(WHAT TO DO): Please copy out the material below with every "photograph" replaced by "image" and nothing else changed, leaving out the pictures.

(MATERIAL):
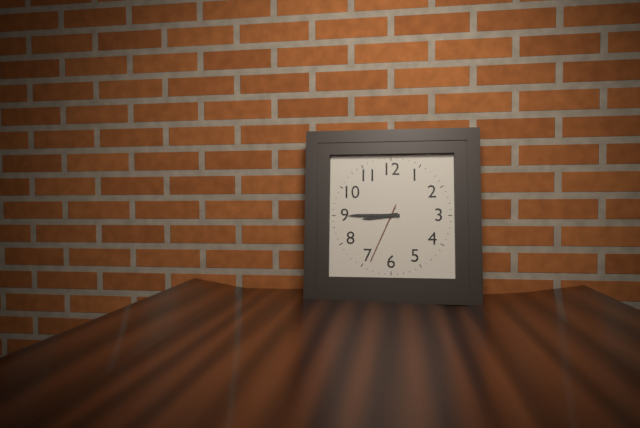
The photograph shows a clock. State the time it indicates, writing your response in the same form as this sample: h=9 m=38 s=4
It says h=8 m=45 s=34
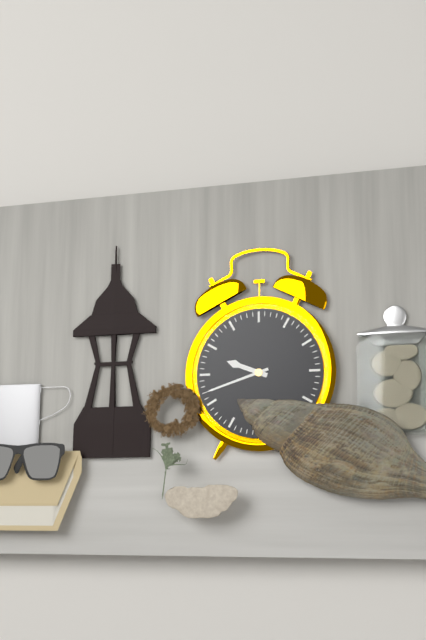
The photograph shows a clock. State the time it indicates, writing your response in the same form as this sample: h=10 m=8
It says h=9 m=42
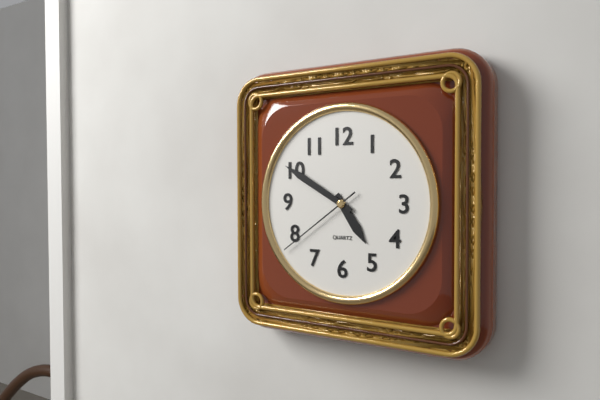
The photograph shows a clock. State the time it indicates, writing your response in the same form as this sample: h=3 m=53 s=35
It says h=4 m=50 s=39
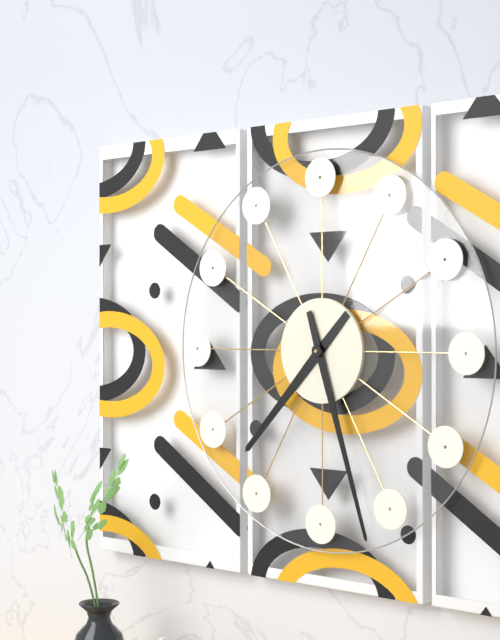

(THE COMPLETED TASK):
The image shows a clock. State the time it indicates, writing your response in the same form as this sample: h=9 m=38 s=4
It says h=8 m=45 s=34
The image shows a clock. State the time it indicates, writing your response in the same form as this sample: h=10 m=8
It says h=9 m=42
The image shows a clock. State the time it indicates, writing your response in the same form as this sample: h=3 m=53 s=35
It says h=4 m=50 s=39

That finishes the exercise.